In the present dataset, SNP frequencies varied both physically and according to their location within or near gene classes. As reported elsewhere [
30] and predicted by lowered recombination rates within the regions, diversity was lower toward the centromeres of autosomes and on the X chromosome. Diversity was significantly elevated in loci of the cytochrome p450 mono-oxygenase and carboxy/cholinesterase (COE) families than in the glutathione-S-transferases and control loci, with a segregating site every 26 bp in the p450s and COEs compared with every 34 bp overall. This higher SNP frequency is likely to exacerbate the problems for assay design in these gene families, especially given the significant SNP clustering in this genome. High rates of variability in human p450s have been reported [
43] but higher rates of polymorphism in mosquito p450s or COEs have not been previously identified.

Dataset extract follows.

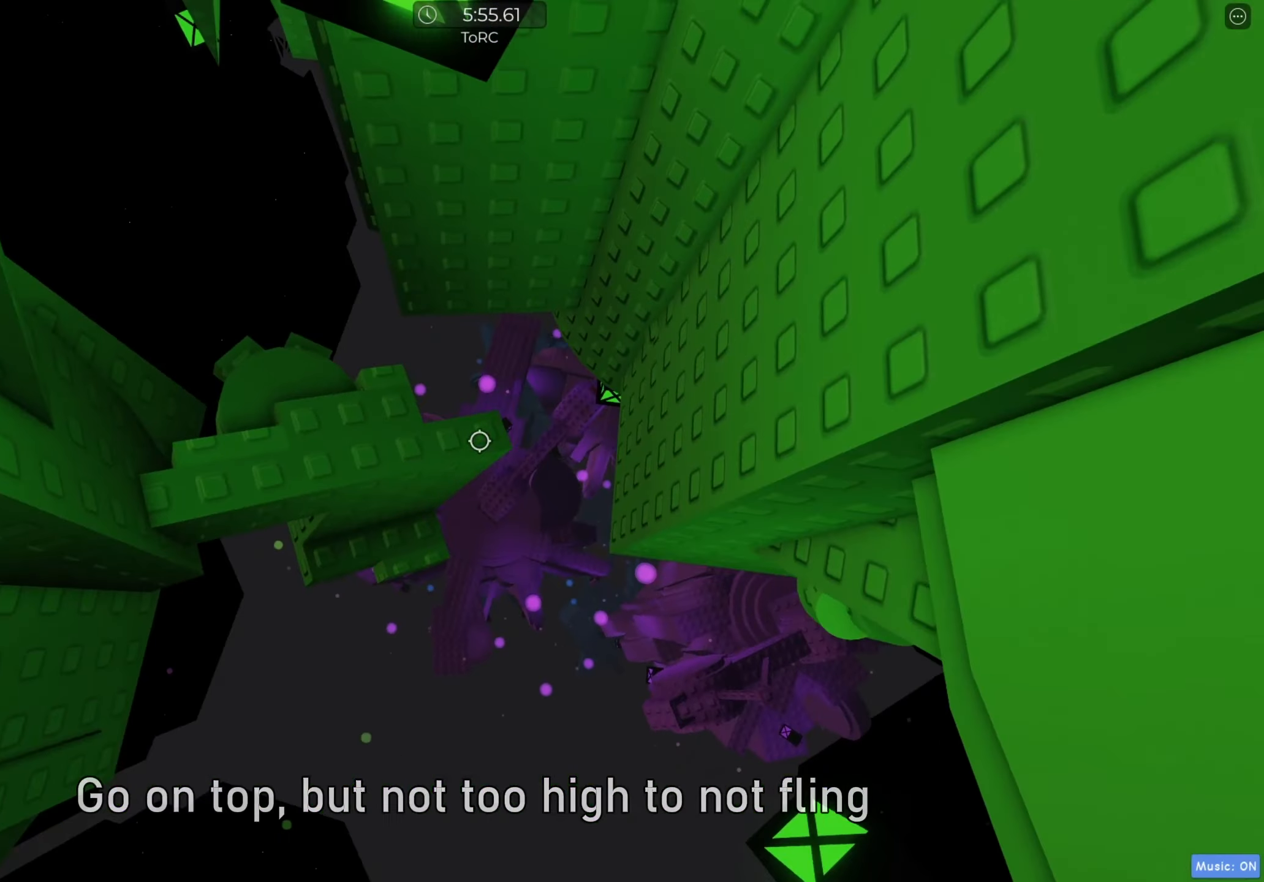
{"keys": [], "events": [[133, "a", "down"], [150, "w", "down"], [317, "a", "up"], [317, "w", "up"]]}
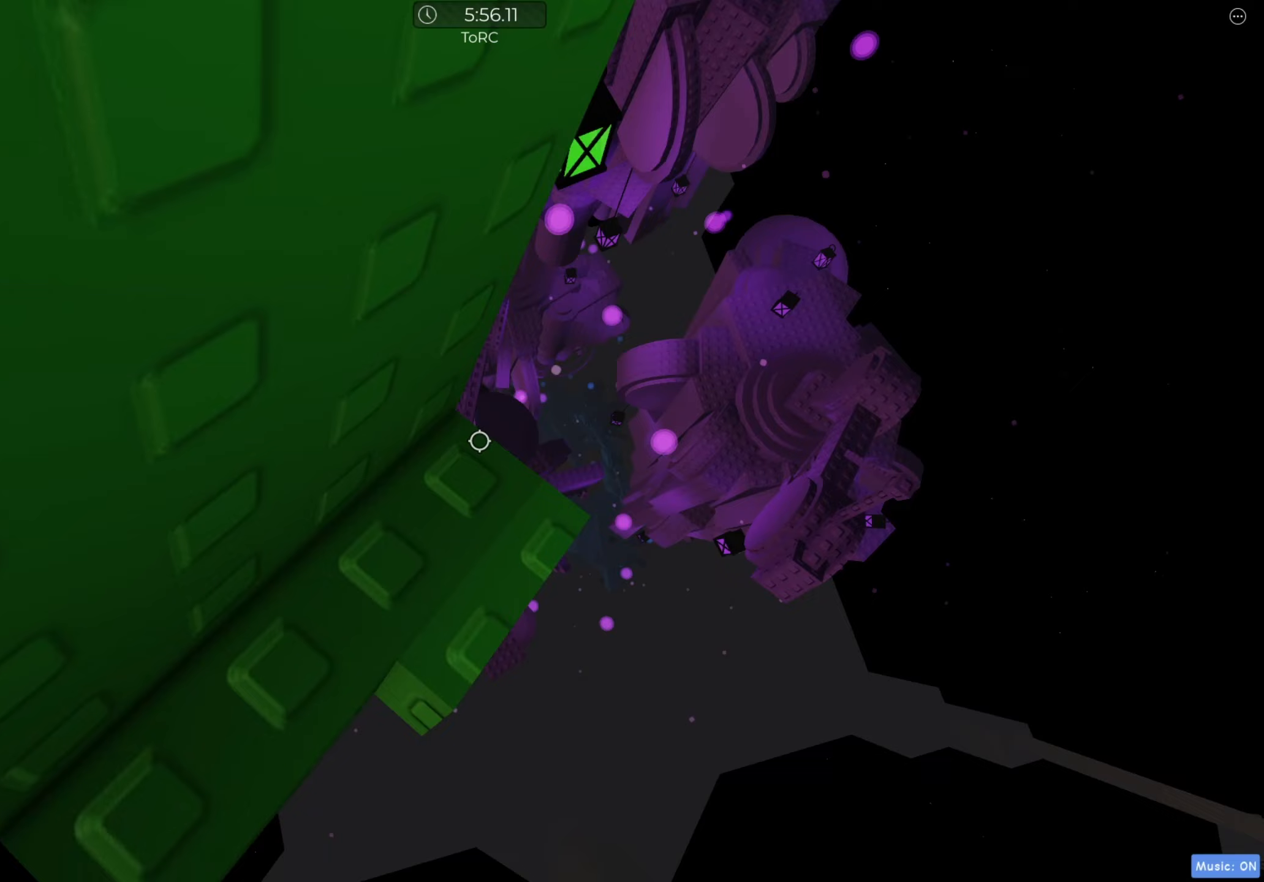
{"keys": ["d"], "events": [[233, "w", "down"], [250, "d", "down"], [300, "d", "up"], [300, "w", "up"], [450, "d", "down"]]}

A higher rate of insertion of transposable elements in xenobiotic-metabolising p450s of
Drosophila (in contrast to those p450s involved in ecdysone biosynthesis and developmental regulation) result in high rates of mutability of p450s [
44] indicating that the function of such p450s is more tolerant of polymorphism. Also in
Drosophila, enzymes involved in xenobiotic metabolism exhibit a higher nonsynonymous: synonymous (
dN/
dS) ratio than the average over the dataset (ω = 0.05 compared with ω = 0.045 overall,
P = 0.011 [
45]). The higher levels of
dN/
dS for xenobiotic enzymes may indicate that the higher polymorphism levels seen in p450s and COEs reflects less stringent selection at these loci than others, perhaps because of flexibility in function among closely-related gene family members.
The high diversity in
An. gambiae is likely related to large effective population size (
Ne). Nucleotide diversity is a product of mutation rate and
Ne and the highest recorded levels of polymorphism, for the urochordate
Ciona savignyi, are thought to be due to its high
Ne [
46]. The estimates of
Ne available for
An. gambiae suggest levels of
Ne equal to a few thousand [
47,
48]. However,
Ne is notoriously difficult to estimate accurately, particularly for species exhibiting often limited genetic population structure over wide geographic scales, such as
An. gambiae. Improved
Ne estimates would help elucidate the role of
Ne in explaining the high nucleotide diversity that we, and other authors, have observed.
In
Drosophila spp. recombination rates are positively correlated with nucleotide diversity [
49-
51], especially at a fine-scale [
51], although the relative roles of selection and mutation generated by recombination in underpinning the pattern are controversial [
49-
51]. In
An. gambiae, the first major study to estimate recombination rate indicated a small recombination map length of 215 cM over the 278 Mb genome, or 0.78 cM/Mb [
1]. This is lower than typical average figures of 1–4 cM/Mb for most organisms and far less than the 19 cM/Mb recorded in the honey bee [
52]. Thus, broad-scale recombination estimates in
An. gambiae do not support a relationship between diversity and recombination rate. However, more recently, a survey of recombination rate along the X-chromosome, recorded an overall average recombination rate of 1 cM/Mb, but with dramatic variation in local rates between 0.2 and 7 cM/Mb [
53] dependent on chromosome position. Thus a link between sporadically high recombination rates – perhaps involving recombination hotspots – and high, clustered diversity could apply in
An. gambiae. Fine-scale estimates of recombination rate are now required to permit investigation of how the interplay between recombination and selection determines diversity.